5 Traitements médicamenteux de la douleur et de l’inflammation

5.1         Pathologie

Une lésion tissulaire suscite généralement une réaction physiologique et psychologique sous la forme d’inflammation et de douleur. Bien que ces réactions soient souvent perçues négativement, l’inflammation aiguë et la douleur jouent un rôle crucial dans l’élimination des stimuli négatifs, la lutte contre les envahisseurs étrangers et le processus de guérison des blessures. Toutefois, l’inflammation et la douleur prolongées peuvent provoquer encore plus de dommages et d’inconfort. De nombreux médicaments ont été développés pour soulager la douleur et l’inflammation en ciblant les réponses physiologiques ou psychologiques.
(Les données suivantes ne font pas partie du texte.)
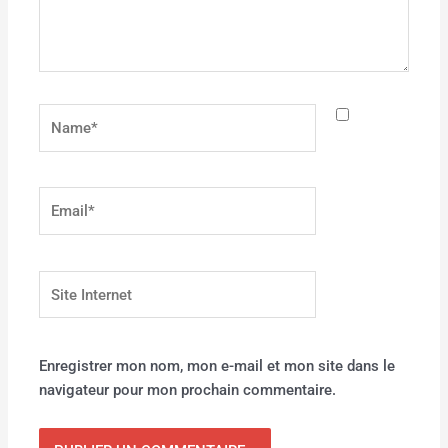
Name*
Email*
Site
Internet
Enregistrer mon nom, mon e-mail et mon site dans le
navigateur pour mon prochain commentaire.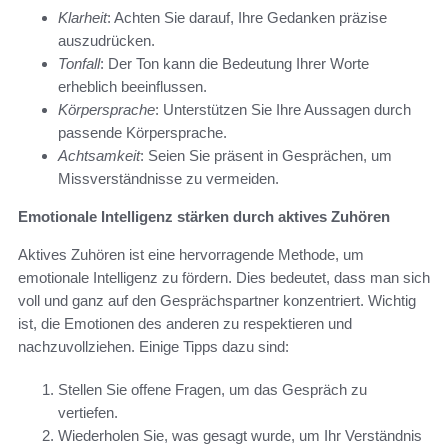
Klarheit
: Achten Sie darauf, Ihre Gedanken präzise
auszudrücken.
Tonfall
: Der Ton kann die Bedeutung Ihrer Worte
erheblich beeinflussen.
Körpersprache
: Unterstützen Sie Ihre Aussagen durch
passende Körpersprache.
Achtsamkeit
: Seien Sie präsent in Gesprächen, um
Missverständnisse zu vermeiden.
Emotionale Intelligenz stärken durch aktives Zuhören
Aktives Zuhören ist eine hervorragende Methode, um
emotionale Intelligenz zu fördern. Dies bedeutet, dass man sich
voll und ganz auf den Gesprächspartner konzentriert. Wichtig
ist, die Emotionen des anderen zu respektieren und
nachzuvollziehen. Einige Tipps dazu sind:
Stellen Sie offene Fragen, um das Gespräch zu
vertiefen.
Wiederholen Sie, was gesagt wurde, um Ihr Verständnis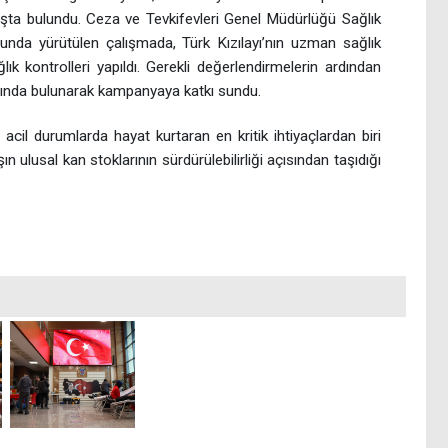
ışta bulundu. Ceza ve Tevkifevleri Genel Müdürlüğü Sağlık
unda yürütülen çalışmada, Türk Kızılayı’nın uzman sağlık
ğlık kontrolleri yapıldı. Gerekli değerlendirmelerin ardından
şında bulunarak kampanyaya katkı sundu.
il durumlarda hayat kurtaran en kritik ihtiyaçlardan biri
n ulusal kan stoklarının sürdürülebilirliği açısından taşıdığı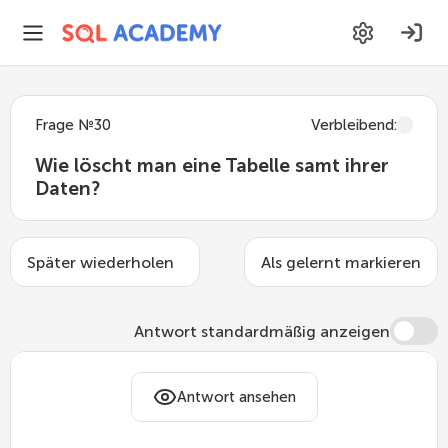
Frage
№
30
Verbleibend
:
Wie löscht man eine Tabelle samt ihrer
Daten?
Später wiederholen
Als gelernt markieren
Antwort standardmäßig anzeigen
Dafür gibt es den Befehl
. Er
DROP TABLE
Antwort ansehen
entfernt die Tabelle samt aller darin
gespeicherten Daten aus der Datenbank.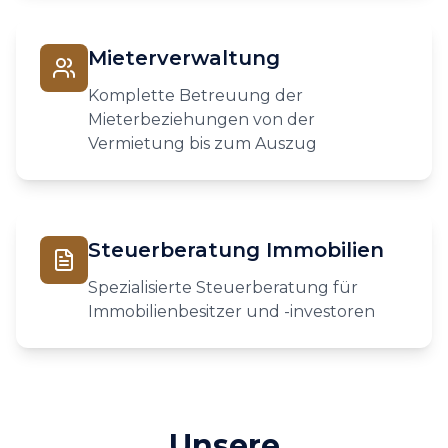
Mieterverwaltung
Komplette Betreuung der
Mieterbeziehungen von der
Vermietung bis zum Auszug
Steuerberatung Immobilien
Spezialisierte Steuerberatung für
Immobilienbesitzer und -investoren
Unsere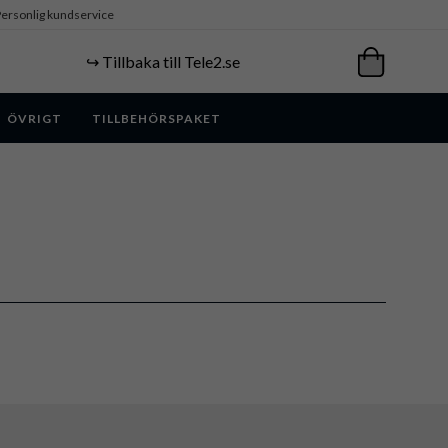
ersonlig kundservice
↪️ Tillbaka till Tele2.se
ÖVRIGT
TILLBEHÖRSPAKET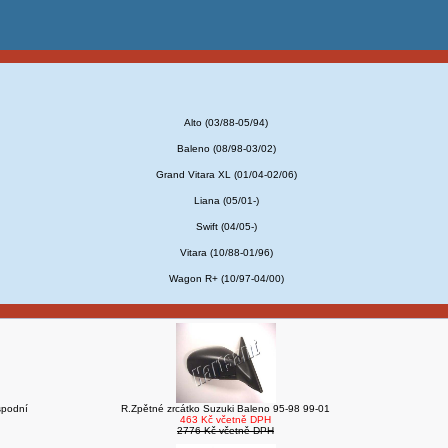
Alto (03/88-05/94)
Baleno (08/98-03/02)
Grand Vitara XL (01/04-02/06)
Liana (05/01-)
Swift (04/05-)
Vitara (10/88-01/96)
Wagon R+ (10/97-04/00)
spodní
R.Zpětné zrcátko Suzuki Baleno 95-98 99-01
463 Kč včetně DPH
2776 Kč včetně DPH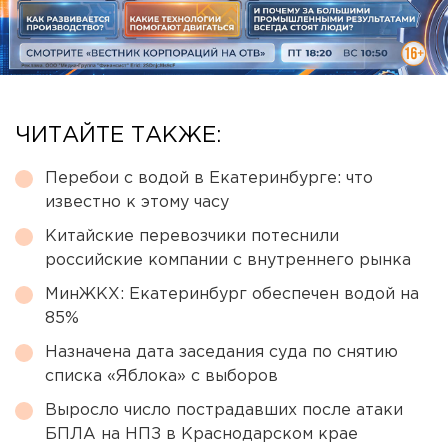
ЧИТАЙТЕ ТАКЖЕ:
Перебои с водой в Екатеринбурге: что
известно к этому часу
Китайские перевозчики потеснили
российские компании с внутреннего рынка
МинЖКХ: Екатеринбург обеспечен водой на
85%
Назначена дата заседания суда по снятию
списка «Яблока» с выборов
Выросло число пострадавших после атаки
БПЛА на НПЗ в Краснодарском крае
Prenons un exemple simple : lorsqu’une lésion cellulaire survient, causée par une perforation ou une rupture de la membrane, elle déclenche une cascade de réponses variées. Un premier aspect à considérer est l’afflux de Ca2+ dans la cellule. Le Ca2+ joue un rôle essentiel comme messager biochimique puissant. De nombreuses protéines et facteurs de transcription sont sensibles à sa liaison, ce qui peut déclencher diverses réponses selon le type cellulaire. L’une de ces réponses principales est l’activation d’une protéine appelée phospholipase A2 (PLA2). La PLA2 interagit avec les phospholipides de la bicouche cellulaire et clive les acides gras des phospholipides.

FIGURE 5.1 Sites de clivage par la famille des phospholipases représentés sur la structure de base des phospholipides. Source de l’image : Phospholipases2) par Roadnottaken est utilisée sous licence CC BY-SA 3.0.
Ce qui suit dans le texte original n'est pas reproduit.